Cumhuriyet yazarı Erdal Sağlam, hükümetin rekabetçi kur dediği değersiz TL’nin ihracata neden sınırlı etki edeceğini analiz etti: “Halbuki herkes biliyor ki sizin paranızın değerinin çok düşmesi her zaman rekabetçi bir kura sahip olacağınız, dolayısıyla ihracatınızı artıracağınız anlamına gelmiyor. İktisatçılar asıl ihraç pazarımız olan Avrupa’daki pandemi seyrinin yeniden yükselmesi ve talebin gerilemesinin kurdan daha belirleyici olduğunun altını çiziyorlar.

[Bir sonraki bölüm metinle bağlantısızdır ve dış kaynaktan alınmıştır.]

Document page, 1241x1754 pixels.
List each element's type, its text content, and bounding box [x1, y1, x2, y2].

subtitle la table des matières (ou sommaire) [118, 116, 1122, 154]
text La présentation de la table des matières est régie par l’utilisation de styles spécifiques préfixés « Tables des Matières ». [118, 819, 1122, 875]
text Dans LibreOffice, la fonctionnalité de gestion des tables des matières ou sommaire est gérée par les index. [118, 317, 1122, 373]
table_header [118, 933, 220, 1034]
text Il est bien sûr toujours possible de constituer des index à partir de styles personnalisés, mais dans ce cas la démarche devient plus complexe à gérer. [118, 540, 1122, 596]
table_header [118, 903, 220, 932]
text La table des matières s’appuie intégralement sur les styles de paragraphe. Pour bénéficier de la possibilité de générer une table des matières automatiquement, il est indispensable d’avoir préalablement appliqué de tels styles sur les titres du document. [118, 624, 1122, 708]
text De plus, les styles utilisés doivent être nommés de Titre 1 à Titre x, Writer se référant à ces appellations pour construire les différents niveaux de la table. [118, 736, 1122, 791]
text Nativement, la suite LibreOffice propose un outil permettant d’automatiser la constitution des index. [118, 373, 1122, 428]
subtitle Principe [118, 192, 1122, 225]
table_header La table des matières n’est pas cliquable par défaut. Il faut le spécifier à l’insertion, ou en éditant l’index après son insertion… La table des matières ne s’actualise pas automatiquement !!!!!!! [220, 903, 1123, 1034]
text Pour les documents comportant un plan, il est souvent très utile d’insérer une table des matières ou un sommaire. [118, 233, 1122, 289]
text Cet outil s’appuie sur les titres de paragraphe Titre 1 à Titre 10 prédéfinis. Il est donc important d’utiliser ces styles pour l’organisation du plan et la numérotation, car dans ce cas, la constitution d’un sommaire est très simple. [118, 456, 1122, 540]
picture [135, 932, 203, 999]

Ekonomi yönetimi TL’nin değerini koruma beceriksizliği için rekabetçi kur savunmasını bulup, buradan kamuoyu oluşturmaya çalışıyor. Bunun da ihracat ve büyüme için yeterli olamayacağını yakında anlayacaklar ama yine çok geç olacak... Bu arada kurlar giderek daha tutulamaz hale geliyor. Bunun sonucu olarak enflasyon da tutulamayacak, ne kadar faiz artırsalar da yeni artırımlara gitmek zorunda kalacaklar.”